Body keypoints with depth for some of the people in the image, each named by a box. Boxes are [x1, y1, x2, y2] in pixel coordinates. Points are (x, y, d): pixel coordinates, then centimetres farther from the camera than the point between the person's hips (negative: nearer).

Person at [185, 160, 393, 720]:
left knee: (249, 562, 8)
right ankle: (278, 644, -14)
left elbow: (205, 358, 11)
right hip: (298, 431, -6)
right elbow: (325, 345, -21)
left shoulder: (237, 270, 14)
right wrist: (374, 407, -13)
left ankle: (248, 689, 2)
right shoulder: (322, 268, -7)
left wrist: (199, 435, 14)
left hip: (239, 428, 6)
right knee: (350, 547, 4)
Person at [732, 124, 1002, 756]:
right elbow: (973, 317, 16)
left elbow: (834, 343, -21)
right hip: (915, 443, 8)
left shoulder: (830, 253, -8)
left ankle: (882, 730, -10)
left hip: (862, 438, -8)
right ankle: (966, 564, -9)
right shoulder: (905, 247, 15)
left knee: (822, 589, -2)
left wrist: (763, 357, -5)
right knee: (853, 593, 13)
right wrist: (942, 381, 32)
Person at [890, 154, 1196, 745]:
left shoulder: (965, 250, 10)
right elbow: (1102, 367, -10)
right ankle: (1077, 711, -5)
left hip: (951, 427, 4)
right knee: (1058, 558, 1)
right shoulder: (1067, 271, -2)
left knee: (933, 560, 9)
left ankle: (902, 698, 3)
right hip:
########
What needs to be done → Write out the records again, exactly as given.

Answer for this exercise →
Body keypoints with depth for some of the people in the image, each named by a box. Boxes are [x1, y1, x2, y2] in pixel coordinates. Points are (x, y, d): pixel coordinates, then centimetres farther from the camera than the point between the person's hips (negative: nearer).

Person at [185, 160, 393, 720]:
left knee: (249, 562, 8)
right ankle: (278, 644, -14)
left elbow: (205, 358, 11)
right hip: (298, 431, -6)
right elbow: (325, 345, -21)
left shoulder: (237, 270, 14)
right wrist: (374, 407, -13)
left ankle: (248, 689, 2)
right shoulder: (322, 268, -7)
left wrist: (199, 435, 14)
left hip: (239, 428, 6)
right knee: (350, 547, 4)
Person at [732, 124, 1002, 756]:
right elbow: (973, 317, 16)
left elbow: (834, 343, -21)
right hip: (915, 443, 8)
left shoulder: (830, 253, -8)
left ankle: (882, 730, -10)
left hip: (862, 438, -8)
right ankle: (966, 564, -9)
right shoulder: (905, 247, 15)
left knee: (822, 589, -2)
left wrist: (763, 357, -5)
right knee: (853, 593, 13)
right wrist: (942, 381, 32)
Person at [890, 154, 1196, 745]:
left shoulder: (965, 250, 10)
right elbow: (1102, 367, -10)
right ankle: (1077, 711, -5)
left hip: (951, 427, 4)
right knee: (1058, 558, 1)
right shoulder: (1067, 271, -2)
left knee: (933, 560, 9)
left ankle: (902, 698, 3)
right hip:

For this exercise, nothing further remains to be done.